> EXERCISE DIRECTIONS
Pictures stay out; every other part of the listing is output exactly.

BEGIN

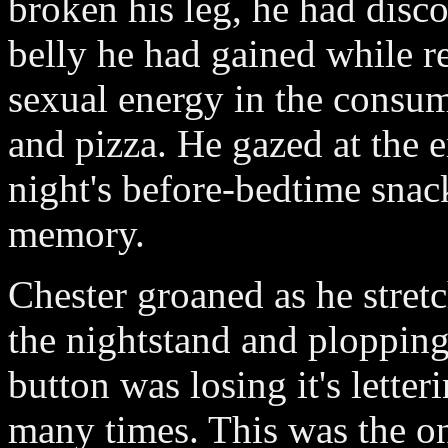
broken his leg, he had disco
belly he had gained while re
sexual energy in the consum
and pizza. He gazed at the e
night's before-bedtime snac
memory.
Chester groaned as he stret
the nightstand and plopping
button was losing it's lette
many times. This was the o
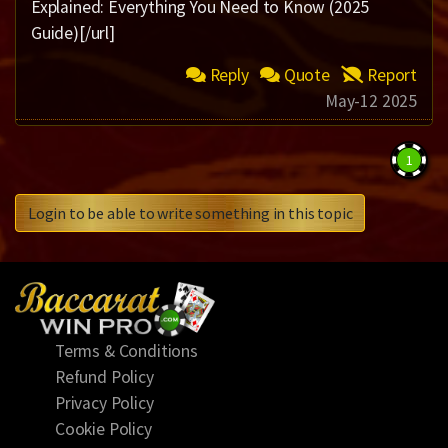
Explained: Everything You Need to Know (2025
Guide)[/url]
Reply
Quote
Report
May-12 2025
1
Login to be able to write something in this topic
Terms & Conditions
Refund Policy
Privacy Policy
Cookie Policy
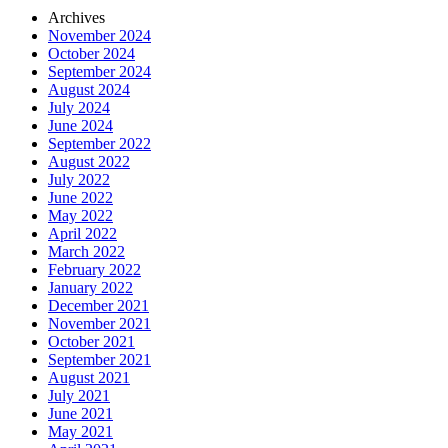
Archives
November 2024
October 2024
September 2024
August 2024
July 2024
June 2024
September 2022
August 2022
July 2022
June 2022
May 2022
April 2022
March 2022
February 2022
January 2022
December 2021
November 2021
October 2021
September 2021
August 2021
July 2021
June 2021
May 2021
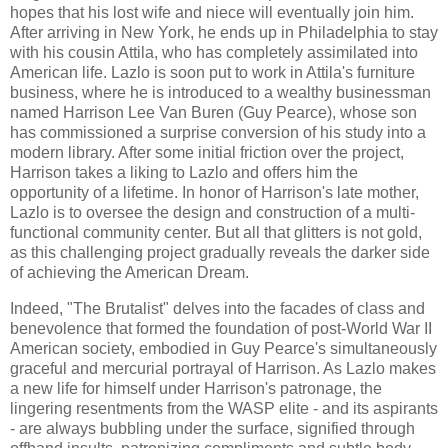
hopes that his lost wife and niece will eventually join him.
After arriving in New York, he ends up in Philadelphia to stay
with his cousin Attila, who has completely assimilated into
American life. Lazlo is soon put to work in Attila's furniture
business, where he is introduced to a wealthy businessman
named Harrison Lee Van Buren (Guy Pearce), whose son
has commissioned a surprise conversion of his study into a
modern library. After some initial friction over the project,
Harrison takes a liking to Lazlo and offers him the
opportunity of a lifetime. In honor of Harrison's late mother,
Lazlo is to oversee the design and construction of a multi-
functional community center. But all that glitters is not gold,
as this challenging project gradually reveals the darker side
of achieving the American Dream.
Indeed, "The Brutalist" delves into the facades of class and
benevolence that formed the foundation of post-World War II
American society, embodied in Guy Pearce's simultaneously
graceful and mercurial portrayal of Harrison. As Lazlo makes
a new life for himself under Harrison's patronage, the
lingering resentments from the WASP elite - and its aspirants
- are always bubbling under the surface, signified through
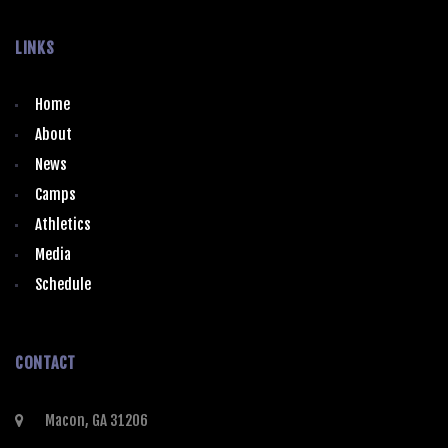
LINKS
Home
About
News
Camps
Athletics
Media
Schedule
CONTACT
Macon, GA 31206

END

> SOLUTION
broken his leg, he had disco
belly he had gained while re
sexual energy in the consum
and pizza. He gazed at the e
night's before-bedtime snac
memory.
Chester groaned as he stret
the nightstand and plopping
button was losing it's lette
many times. This was the o
Explained: Everything You Need to Know (2025
Guide)[/url]
Reply
Quote
Report
May-12 2025
1
Login to be able to write something in this topic
Terms & Conditions
Refund Policy
Privacy Policy
Cookie Policy
Archives
November 2024
October 2024
September 2024
August 2024
July 2024
June 2024
September 2022
August 2022
July 2022
June 2022
May 2022
April 2022
March 2022
February 2022
January 2022
December 2021
November 2021
October 2021
September 2021
August 2021
July 2021
June 2021
May 2021
hopes that his lost wife and niece will eventually join him.
After arriving in New York, he ends up in Philadelphia to stay
with his cousin Attila, who has completely assimilated into
American life. Lazlo is soon put to work in Attila's furniture
business, where he is introduced to a wealthy businessman
named Harrison Lee Van Buren (Guy Pearce), whose son
has commissioned a surprise conversion of his study into a
modern library. After some initial friction over the project,
Harrison takes a liking to Lazlo and offers him the
opportunity of a lifetime. In honor of Harrison's late mother,
Lazlo is to oversee the design and construction of a multi-
functional community center. But all that glitters is not gold,
as this challenging project gradually reveals the darker side
of achieving the American Dream.
Indeed, "The Brutalist" delves into the facades of class and
benevolence that formed the foundation of post-World War II
American society, embodied in Guy Pearce's simultaneously
graceful and mercurial portrayal of Harrison. As Lazlo makes
a new life for himself under Harrison's patronage, the
lingering resentments from the WASP elite - and its aspirants
- are always bubbling under the surface, signified through
LINKS
Home
About
News
Camps
Athletics
Media
Schedule
CONTACT
Macon, GA 31206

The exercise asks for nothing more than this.